Items uit een dataset
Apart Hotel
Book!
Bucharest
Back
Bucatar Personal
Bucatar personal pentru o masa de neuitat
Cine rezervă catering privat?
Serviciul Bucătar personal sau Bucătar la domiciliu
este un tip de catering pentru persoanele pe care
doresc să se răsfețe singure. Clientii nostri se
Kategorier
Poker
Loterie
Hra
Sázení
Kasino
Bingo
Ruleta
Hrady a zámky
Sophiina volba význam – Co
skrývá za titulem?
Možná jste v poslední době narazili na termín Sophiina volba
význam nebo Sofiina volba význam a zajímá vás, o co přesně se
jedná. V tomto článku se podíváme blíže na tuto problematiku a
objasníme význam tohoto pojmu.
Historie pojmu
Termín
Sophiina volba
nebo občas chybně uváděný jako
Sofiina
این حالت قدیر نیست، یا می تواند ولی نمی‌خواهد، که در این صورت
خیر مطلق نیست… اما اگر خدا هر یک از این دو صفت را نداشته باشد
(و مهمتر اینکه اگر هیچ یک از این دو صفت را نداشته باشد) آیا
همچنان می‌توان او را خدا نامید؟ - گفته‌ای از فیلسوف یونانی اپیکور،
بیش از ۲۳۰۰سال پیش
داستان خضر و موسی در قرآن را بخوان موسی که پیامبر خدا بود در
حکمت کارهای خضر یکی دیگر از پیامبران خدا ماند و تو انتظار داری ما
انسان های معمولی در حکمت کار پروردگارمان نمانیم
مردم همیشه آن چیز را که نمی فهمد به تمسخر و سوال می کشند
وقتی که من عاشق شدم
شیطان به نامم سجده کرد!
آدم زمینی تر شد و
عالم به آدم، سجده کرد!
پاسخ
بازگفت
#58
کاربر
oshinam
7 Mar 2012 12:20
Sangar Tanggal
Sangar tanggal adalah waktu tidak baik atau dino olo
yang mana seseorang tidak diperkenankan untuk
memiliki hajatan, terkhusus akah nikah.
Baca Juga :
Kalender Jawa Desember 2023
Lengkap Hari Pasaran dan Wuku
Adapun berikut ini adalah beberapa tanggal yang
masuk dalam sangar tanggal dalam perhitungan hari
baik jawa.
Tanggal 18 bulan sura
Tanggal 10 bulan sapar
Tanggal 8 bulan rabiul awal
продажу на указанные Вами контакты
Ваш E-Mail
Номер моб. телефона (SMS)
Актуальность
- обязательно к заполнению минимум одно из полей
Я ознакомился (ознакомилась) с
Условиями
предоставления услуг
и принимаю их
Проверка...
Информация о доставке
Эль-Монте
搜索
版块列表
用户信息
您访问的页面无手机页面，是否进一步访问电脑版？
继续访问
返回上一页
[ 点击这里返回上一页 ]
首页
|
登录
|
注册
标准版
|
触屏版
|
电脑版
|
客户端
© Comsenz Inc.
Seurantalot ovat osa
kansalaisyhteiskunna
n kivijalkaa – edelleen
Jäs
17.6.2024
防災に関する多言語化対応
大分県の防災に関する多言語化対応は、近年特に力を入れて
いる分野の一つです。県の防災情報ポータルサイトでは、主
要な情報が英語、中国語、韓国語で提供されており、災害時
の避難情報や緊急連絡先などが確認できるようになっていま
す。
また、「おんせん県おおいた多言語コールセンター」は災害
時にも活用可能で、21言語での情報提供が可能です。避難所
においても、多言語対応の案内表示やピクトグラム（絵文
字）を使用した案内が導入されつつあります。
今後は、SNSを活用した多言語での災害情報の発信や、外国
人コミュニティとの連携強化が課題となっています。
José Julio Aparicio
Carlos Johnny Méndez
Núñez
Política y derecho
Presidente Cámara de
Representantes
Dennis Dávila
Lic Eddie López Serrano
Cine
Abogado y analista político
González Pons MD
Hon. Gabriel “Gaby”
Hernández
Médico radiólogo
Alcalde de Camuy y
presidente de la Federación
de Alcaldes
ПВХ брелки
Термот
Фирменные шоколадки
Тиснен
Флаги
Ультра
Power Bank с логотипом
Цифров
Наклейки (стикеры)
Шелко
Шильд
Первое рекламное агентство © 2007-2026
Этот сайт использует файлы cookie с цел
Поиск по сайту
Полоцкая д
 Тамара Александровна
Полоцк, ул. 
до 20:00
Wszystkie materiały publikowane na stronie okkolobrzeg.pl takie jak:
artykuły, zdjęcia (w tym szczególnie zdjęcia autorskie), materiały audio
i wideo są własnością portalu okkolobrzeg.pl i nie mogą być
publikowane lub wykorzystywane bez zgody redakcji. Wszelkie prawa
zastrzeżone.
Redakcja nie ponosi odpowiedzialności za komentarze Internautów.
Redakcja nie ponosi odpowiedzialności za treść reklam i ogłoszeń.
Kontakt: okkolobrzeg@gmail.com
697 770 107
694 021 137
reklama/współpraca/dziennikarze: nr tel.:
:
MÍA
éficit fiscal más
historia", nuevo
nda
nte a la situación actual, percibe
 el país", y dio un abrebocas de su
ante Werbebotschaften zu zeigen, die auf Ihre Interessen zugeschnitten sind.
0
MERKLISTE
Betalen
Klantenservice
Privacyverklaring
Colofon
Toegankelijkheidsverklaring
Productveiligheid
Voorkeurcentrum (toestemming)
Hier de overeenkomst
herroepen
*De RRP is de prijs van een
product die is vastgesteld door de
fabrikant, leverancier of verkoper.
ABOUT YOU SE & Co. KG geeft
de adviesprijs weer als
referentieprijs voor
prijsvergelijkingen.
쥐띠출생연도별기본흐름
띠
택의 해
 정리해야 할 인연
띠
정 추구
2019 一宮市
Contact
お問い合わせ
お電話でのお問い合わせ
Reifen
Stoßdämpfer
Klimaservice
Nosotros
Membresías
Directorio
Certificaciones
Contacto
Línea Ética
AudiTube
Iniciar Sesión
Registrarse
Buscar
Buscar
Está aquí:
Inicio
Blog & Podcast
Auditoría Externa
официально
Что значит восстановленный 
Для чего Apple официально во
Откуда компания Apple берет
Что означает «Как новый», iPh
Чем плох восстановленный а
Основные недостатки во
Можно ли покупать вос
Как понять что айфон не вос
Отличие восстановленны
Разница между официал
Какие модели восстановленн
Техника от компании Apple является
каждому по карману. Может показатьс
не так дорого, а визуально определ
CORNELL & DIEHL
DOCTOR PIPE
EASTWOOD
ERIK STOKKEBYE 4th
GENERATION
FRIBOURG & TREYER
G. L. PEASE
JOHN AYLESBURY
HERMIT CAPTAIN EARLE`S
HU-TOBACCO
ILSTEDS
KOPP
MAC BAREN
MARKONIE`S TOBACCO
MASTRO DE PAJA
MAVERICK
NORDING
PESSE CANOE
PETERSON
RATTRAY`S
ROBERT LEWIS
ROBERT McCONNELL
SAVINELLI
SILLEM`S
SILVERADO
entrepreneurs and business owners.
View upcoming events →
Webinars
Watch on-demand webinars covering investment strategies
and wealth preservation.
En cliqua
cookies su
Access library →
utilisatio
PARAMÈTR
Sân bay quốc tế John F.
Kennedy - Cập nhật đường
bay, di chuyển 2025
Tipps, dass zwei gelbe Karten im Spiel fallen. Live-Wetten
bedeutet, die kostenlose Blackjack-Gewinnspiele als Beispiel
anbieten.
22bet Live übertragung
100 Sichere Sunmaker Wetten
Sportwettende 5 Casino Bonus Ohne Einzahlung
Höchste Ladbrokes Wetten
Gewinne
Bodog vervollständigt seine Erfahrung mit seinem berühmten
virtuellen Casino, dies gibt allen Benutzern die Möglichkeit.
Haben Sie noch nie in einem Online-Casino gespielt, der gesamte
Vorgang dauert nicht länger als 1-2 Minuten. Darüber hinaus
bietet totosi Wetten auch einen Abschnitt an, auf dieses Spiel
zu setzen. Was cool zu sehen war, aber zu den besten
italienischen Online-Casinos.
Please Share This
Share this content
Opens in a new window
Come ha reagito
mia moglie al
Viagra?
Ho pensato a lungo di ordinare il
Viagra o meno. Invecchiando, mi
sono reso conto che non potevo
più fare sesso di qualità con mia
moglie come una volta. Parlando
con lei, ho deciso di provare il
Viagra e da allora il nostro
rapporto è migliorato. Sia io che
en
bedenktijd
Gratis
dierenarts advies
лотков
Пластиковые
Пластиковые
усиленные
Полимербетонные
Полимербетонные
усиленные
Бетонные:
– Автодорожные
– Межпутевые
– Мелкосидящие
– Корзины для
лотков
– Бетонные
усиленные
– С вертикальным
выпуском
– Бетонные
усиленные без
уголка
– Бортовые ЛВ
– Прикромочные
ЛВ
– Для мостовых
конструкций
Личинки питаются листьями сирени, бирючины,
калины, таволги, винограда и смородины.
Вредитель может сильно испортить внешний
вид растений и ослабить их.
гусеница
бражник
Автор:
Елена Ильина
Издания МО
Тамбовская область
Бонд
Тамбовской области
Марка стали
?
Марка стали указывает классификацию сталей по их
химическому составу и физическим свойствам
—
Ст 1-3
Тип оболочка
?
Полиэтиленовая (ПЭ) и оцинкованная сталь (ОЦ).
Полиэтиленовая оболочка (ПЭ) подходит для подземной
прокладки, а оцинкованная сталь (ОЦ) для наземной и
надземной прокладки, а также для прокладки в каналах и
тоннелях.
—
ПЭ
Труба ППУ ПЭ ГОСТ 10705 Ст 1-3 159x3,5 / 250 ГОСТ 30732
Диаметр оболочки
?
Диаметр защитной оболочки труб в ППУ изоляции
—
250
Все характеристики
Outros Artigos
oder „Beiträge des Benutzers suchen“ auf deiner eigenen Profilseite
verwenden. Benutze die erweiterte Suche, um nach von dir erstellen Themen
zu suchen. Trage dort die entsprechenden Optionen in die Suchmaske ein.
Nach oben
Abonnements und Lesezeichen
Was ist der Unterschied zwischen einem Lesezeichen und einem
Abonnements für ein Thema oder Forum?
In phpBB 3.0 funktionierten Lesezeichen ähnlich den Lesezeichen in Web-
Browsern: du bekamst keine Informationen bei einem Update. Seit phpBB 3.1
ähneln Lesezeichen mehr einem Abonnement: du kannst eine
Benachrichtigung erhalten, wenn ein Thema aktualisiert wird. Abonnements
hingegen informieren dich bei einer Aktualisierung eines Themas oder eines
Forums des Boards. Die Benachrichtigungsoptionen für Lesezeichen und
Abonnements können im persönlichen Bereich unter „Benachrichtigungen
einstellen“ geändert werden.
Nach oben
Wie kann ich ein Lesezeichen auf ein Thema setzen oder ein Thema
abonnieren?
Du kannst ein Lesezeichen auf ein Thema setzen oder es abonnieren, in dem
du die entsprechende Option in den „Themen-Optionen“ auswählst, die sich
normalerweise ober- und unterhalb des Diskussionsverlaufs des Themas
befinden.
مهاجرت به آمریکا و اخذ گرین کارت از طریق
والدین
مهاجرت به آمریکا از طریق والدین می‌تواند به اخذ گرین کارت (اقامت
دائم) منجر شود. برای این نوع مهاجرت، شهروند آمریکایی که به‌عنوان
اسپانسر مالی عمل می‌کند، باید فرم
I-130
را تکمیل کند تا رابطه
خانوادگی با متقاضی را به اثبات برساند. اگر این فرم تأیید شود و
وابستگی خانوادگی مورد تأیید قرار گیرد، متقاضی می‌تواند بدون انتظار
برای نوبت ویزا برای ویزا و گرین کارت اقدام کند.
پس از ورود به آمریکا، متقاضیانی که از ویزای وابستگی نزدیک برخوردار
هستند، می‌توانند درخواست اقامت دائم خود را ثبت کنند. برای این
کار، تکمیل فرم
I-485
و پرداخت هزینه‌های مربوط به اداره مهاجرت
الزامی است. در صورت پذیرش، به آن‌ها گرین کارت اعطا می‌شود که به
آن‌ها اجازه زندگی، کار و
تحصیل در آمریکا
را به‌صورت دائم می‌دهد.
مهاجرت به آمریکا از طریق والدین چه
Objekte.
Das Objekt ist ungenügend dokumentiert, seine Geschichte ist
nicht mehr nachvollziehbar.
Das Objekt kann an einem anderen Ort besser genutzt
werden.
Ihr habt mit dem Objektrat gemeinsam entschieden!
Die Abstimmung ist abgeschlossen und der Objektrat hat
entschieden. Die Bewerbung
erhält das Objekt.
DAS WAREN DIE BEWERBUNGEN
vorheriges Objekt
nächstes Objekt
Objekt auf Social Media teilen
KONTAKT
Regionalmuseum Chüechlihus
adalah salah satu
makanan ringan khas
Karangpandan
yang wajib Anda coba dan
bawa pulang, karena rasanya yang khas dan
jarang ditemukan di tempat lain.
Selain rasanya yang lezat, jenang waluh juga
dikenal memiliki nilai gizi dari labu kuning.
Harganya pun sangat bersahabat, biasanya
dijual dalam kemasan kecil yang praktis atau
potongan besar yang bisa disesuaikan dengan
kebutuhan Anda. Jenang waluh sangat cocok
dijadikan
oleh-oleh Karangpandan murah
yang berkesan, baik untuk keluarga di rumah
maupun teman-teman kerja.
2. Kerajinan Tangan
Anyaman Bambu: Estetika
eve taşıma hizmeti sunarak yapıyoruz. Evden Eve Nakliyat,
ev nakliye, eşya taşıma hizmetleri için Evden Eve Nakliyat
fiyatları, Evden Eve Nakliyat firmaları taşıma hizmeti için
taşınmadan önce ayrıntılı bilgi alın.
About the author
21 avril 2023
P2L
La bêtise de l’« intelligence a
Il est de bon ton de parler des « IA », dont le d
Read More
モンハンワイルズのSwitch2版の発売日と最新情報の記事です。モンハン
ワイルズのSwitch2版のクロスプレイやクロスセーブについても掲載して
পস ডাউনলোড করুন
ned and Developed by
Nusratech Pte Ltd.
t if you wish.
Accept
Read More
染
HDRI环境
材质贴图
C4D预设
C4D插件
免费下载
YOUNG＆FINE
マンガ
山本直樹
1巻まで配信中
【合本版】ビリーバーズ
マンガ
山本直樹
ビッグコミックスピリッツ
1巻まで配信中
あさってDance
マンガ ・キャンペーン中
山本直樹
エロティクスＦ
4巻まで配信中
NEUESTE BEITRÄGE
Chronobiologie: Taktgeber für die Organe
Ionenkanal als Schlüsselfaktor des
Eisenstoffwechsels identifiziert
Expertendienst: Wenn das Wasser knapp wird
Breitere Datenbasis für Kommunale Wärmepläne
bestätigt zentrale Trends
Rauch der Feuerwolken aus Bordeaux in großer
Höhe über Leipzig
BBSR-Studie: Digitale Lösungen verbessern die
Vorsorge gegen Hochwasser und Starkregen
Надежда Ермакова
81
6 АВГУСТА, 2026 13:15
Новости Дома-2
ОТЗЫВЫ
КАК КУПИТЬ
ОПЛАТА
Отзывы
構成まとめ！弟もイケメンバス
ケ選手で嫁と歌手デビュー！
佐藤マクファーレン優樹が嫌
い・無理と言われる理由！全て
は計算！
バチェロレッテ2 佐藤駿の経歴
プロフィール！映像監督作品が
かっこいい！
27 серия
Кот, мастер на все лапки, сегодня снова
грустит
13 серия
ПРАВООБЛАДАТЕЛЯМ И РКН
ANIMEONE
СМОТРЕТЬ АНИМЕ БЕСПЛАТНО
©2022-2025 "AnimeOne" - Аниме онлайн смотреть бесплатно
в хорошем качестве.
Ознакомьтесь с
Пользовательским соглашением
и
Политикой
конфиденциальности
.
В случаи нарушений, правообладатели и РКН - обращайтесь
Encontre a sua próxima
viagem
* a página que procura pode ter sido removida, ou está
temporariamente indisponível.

> **Opdrachtdoel**:
Herhaal de regels van de records ongewijzigd. Begin bij de eerste regel van de records en stop na de regel met "این حالت قدیر".

> **Antwoordvak**:
Apart Hotel
Book!
Bucharest
Back
Bucatar Personal
Bucatar personal pentru o masa de neuitat
Cine rezervă catering privat?
Serviciul Bucătar personal sau Bucătar la domiciliu
este un tip de catering pentru persoanele pe care
doresc să se răsfețe singure. Clientii nostri se
Kategorier
Poker
Loterie
Hra
Sázení
Kasino
Bingo
Ruleta
Hrady a zámky
Sophiina volba význam – Co
skrývá za titulem?
Možná jste v poslední době narazili na termín Sophiina volba
význam nebo Sofiina volba význam a zajímá vás, o co přesně se
jedná. V tomto článku se podíváme blíže na tuto problematiku a
objasníme význam tohoto pojmu.
Historie pojmu
Termín
Sophiina volba
nebo občas chybně uváděný jako
Sofiina
این حالت قدیر نیست، یا می تواند ولی نمی‌خواهد، که در این صورت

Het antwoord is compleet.